Recently we reported on strategies that can extend the life of an aging DC material handling system. Still, at some point the squeeze is no longer worth the juice. Companies know that when they reach that point it’s time to adopt more up-to-date methods or risk not being able to compete.
The fact is that today there are many more deployment options for order processing than most logistics managers realize especially as it applies to DC automation. The speed, at which system providers are bringing automated solutions to market, along with the number of deployment proof points that have been establishes in just the last few years, is truly impressive.
Logistics managers must therefore, find a way to organize the evaluation criteria relative to adopting new process methods.

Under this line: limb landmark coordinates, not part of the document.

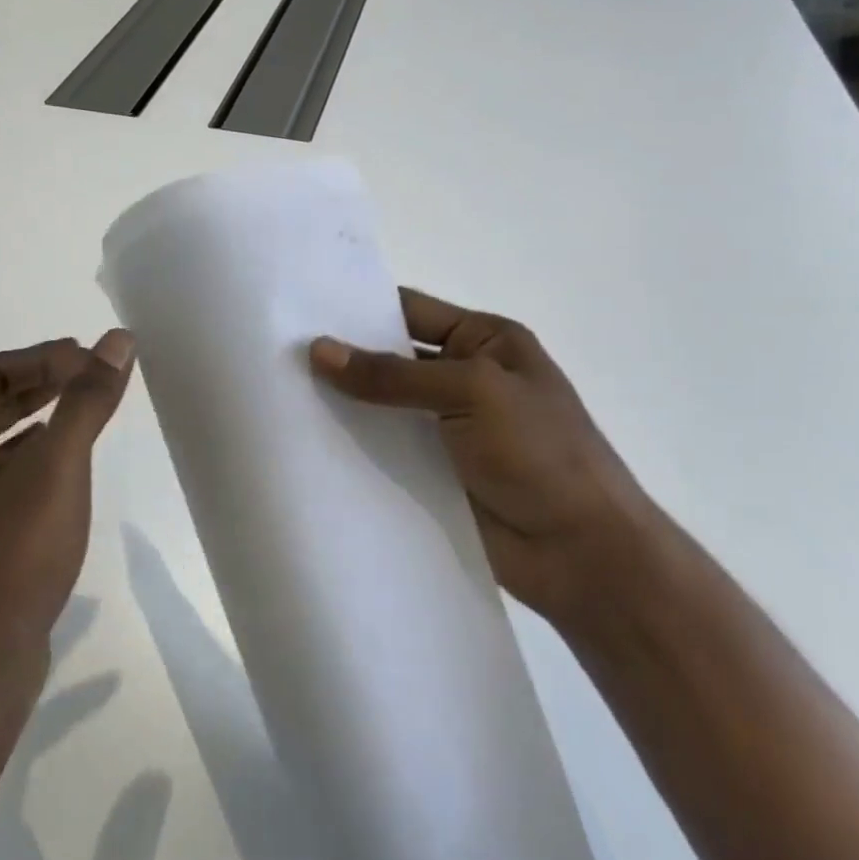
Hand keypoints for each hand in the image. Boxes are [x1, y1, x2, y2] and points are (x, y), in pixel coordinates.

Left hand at [0, 331, 135, 709]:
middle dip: (41, 383)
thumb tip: (117, 340)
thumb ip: (86, 400)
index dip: (42, 357)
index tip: (91, 360)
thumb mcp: (58, 468)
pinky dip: (28, 454)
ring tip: (84, 411)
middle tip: (93, 376)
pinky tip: (62, 464)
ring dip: (36, 416)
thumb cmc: (13, 557)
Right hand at [310, 289, 661, 627]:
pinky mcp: (434, 473)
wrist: (580, 552)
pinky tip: (309, 443)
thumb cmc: (539, 451)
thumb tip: (319, 350)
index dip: (361, 307)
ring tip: (281, 396)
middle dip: (344, 357)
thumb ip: (393, 375)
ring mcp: (448, 429)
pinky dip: (356, 446)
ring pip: (384, 407)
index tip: (301, 307)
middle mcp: (465, 378)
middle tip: (278, 353)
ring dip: (344, 405)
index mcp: (485, 341)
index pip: (412, 310)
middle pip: (393, 359)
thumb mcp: (471, 392)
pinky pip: (387, 450)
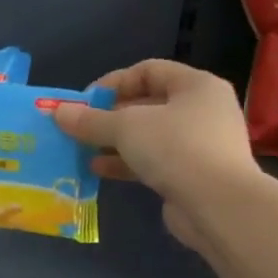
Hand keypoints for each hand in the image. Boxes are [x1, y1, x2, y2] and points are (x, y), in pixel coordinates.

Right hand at [52, 59, 260, 245]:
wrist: (220, 206)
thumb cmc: (175, 148)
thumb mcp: (125, 127)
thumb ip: (90, 119)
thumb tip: (57, 113)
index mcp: (196, 86)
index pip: (148, 71)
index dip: (113, 83)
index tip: (85, 102)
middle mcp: (203, 110)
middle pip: (147, 104)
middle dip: (109, 116)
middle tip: (80, 127)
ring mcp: (202, 144)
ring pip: (149, 135)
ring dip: (114, 141)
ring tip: (83, 149)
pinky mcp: (195, 174)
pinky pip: (155, 161)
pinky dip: (127, 162)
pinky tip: (99, 169)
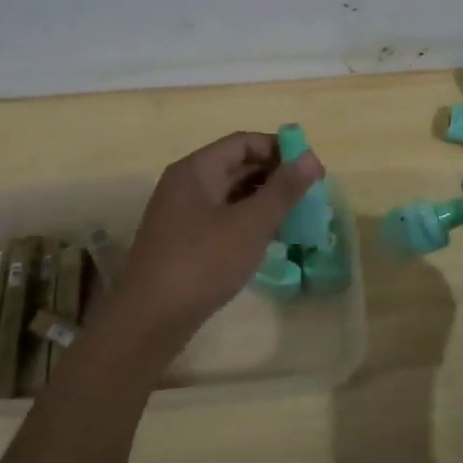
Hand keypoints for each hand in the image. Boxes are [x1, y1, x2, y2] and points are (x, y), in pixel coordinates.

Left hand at [105, 131, 323, 359]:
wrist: (150, 319)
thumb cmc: (202, 263)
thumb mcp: (250, 225)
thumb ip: (283, 190)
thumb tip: (312, 158)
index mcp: (196, 170)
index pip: (243, 142)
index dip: (279, 149)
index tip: (312, 168)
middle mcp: (185, 184)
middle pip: (236, 166)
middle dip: (275, 176)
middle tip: (311, 194)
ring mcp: (181, 214)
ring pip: (230, 195)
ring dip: (263, 200)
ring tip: (297, 216)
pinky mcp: (183, 242)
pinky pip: (221, 218)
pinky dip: (247, 221)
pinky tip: (270, 239)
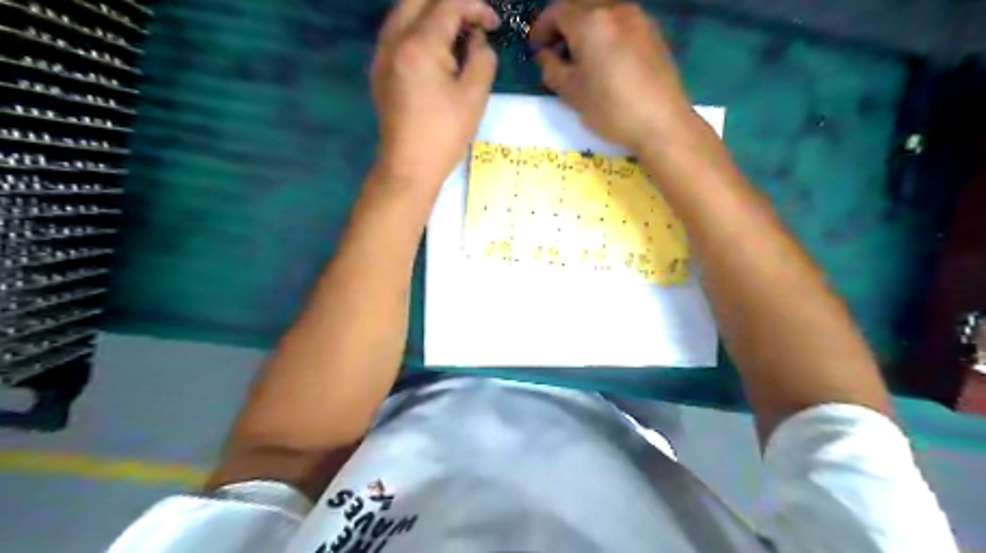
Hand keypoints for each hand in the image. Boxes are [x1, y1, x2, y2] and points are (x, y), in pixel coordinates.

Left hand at [374, 0, 504, 189]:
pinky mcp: (379, 69)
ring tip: (457, 35)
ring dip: (432, 13)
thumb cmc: (444, 135)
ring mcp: (381, 54)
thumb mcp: (475, 97)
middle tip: (473, 23)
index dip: (475, 7)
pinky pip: (397, 32)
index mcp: (419, 45)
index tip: (494, 24)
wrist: (408, 167)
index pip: (448, 5)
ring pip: (404, 11)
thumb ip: (482, 58)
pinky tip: (435, 51)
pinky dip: (418, 29)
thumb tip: (477, 41)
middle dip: (450, 4)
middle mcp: (394, 40)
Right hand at [527, 0, 696, 150]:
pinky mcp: (653, 32)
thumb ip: (551, 68)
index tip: (535, 48)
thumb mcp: (571, 93)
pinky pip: (620, 22)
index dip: (541, 29)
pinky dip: (605, 32)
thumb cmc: (610, 108)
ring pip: (602, 12)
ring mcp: (638, 17)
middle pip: (580, 6)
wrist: (661, 122)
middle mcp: (615, 8)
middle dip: (562, 25)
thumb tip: (545, 55)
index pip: (557, 12)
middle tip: (554, 50)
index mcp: (591, 21)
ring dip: (584, 28)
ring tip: (579, 56)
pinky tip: (604, 58)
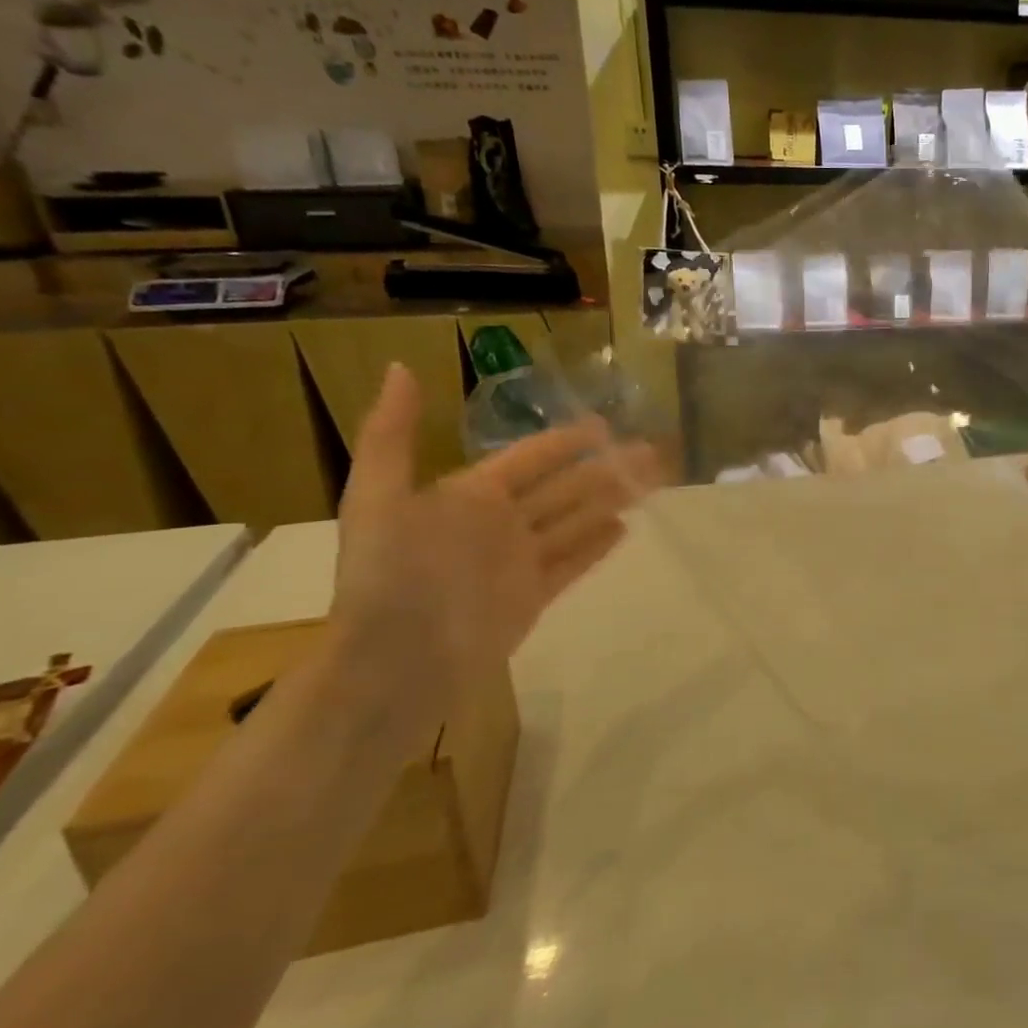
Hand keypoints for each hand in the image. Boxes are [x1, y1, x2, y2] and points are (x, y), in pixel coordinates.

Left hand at [324, 364, 660, 756]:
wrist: (395, 661)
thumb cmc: (387, 575)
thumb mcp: (376, 497)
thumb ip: (392, 434)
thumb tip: (400, 366)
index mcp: (471, 495)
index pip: (532, 458)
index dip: (567, 441)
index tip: (605, 424)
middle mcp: (502, 522)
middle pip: (566, 488)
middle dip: (607, 469)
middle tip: (650, 451)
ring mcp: (520, 560)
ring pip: (577, 522)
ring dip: (613, 501)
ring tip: (650, 483)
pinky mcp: (533, 596)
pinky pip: (572, 563)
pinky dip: (597, 547)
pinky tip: (626, 529)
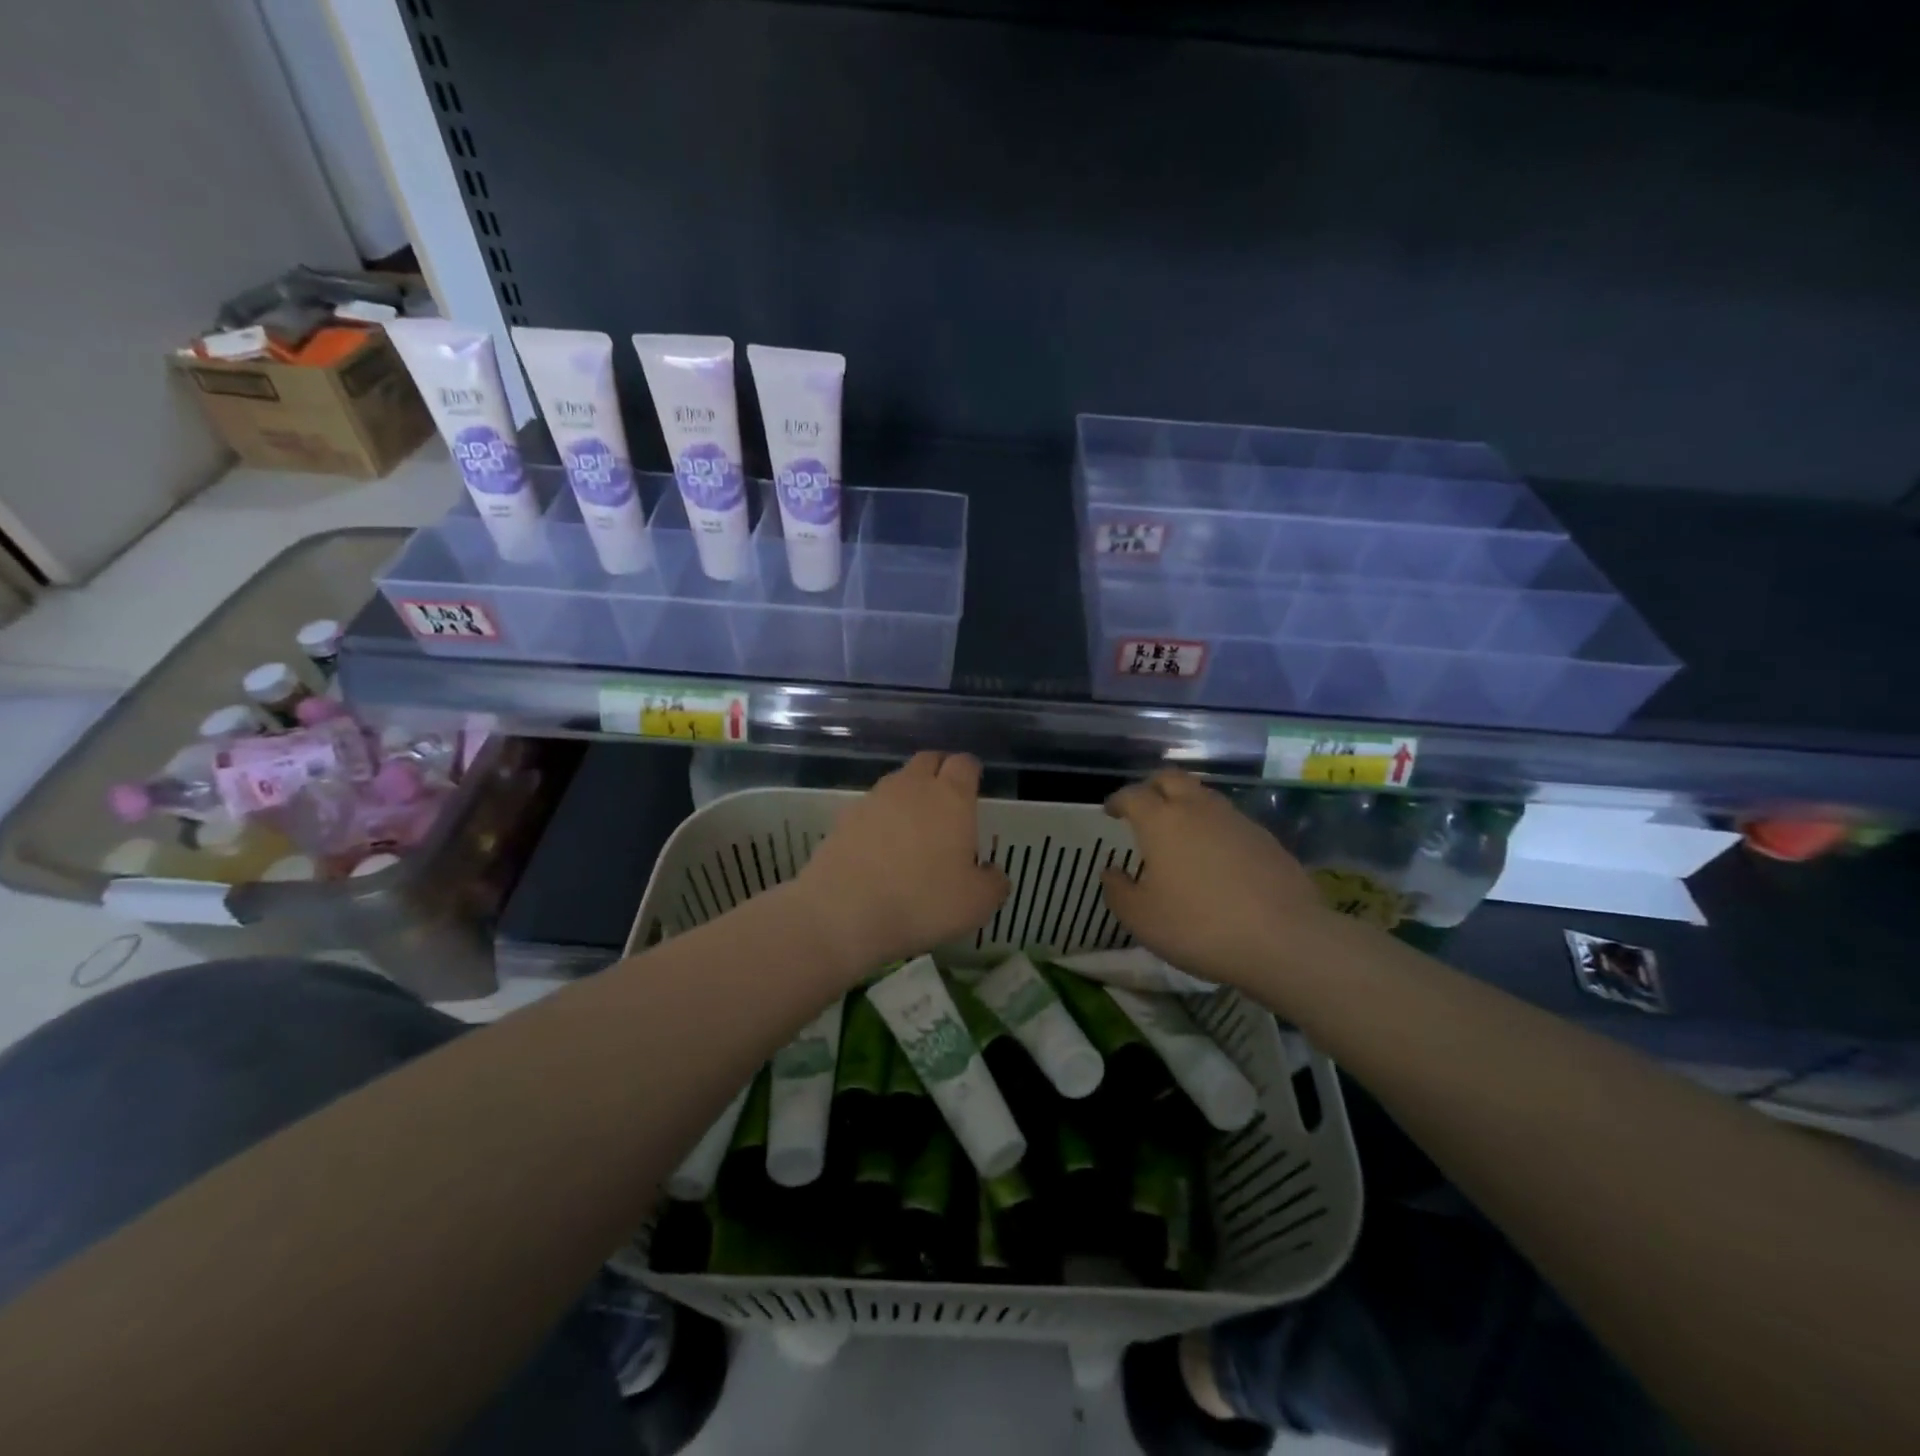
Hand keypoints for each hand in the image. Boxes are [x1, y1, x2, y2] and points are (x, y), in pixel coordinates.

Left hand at [793, 752, 1009, 973]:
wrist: (843, 911)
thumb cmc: (922, 901)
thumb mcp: (976, 904)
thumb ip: (993, 883)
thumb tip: (992, 873)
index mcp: (951, 797)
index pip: (964, 763)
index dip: (971, 772)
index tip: (974, 787)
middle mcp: (912, 787)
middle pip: (928, 760)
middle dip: (939, 772)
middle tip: (946, 800)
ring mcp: (873, 799)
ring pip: (897, 782)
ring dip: (908, 795)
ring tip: (913, 827)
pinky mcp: (843, 818)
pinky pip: (870, 808)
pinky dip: (879, 819)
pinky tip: (880, 847)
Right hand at [1100, 769, 1336, 990]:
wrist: (1284, 939)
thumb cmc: (1199, 926)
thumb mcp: (1142, 919)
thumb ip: (1119, 892)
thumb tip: (1111, 872)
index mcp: (1161, 821)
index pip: (1133, 795)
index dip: (1118, 799)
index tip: (1111, 810)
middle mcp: (1198, 809)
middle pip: (1171, 779)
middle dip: (1152, 787)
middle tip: (1144, 806)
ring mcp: (1236, 820)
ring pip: (1204, 796)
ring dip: (1186, 804)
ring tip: (1179, 831)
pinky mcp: (1266, 839)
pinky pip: (1230, 821)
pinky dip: (1214, 827)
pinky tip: (1216, 856)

Below we offer a starting point by listing a number of key variables or attributes that can differ across technologies and providers. Some are obvious (such as total system cost), while others are more subtle factors. This list was excerpted from our groundbreaking report on automation in the DC, which can be downloaded here: Automated Case Picking 2009: The Next Frontier in Distribution Center Management.
- Initial System Cost: Hardware, software, implementation, building modifications, training, etc, can vary widely depending on how much new equipment and technology is integrated into the current operation.
- Flexibility & Agility: How will the system operation handle business changes, customer order profile changes, VAS, and SKU changes relative to velocity and varying carton sizes and weights?
- Throughput (cases per hour shipped): This can be tricky to calculate due to the incremental way systems can be implemented. For example, automated picking may improve productivity and flexibility but not bump-up throughput.
- Supporting Labor Cost: How much labor will be needed to staff the new system, or in related work processes upstream and downstream from the new system?
- Process Complexity & Replenishment: How complex will the system be to manage, especially relative to replenishment - an often overlooked factor?
- Footprint Requirements: How much floor space and vertical height is required and optimal (these are two different numbers)? You might also want to assign a cost to this space usage.
- Changes Required to Existing Building: Scope and cost of any building changes needed for each alternative system.
- Expansion Capability (easy and cost): How “small” can you start, and how easy and expensive will it be to expand the system over time?
- Maintenance Issues/Uptime: What sort of system maintenance will be required, what are the skills required (can you do it yourself?), and what is the projected level of uptime?
- Percent of Total Volume That Potentially Could be Handled: The alternative systems will likely vary in terms of how much of your total order processing volume that they can physically handle.
- Proven Implementations: How and where has each solution been implemented, both generally and within your industry or type of distribution model? That does not mean a company shouldn’t consider partnering with a system provider to jointly develop a new-to-market solution, but among more established solutions see where your type of application has been successful.
- Power Consumption: How much energy will each system under consideration use?
- Safety: Are there important differences in the level of safety and risk of injury between the different alternatives?
- TCO & Total ROI: What is the project total cost of ownership (TCO) over five years, and then what is the total ROI for each solution?
Of course, other criteria can be added that is more specific to the companies operation and the applied technologies, but we think this is a good list from which to start the search and evaluation.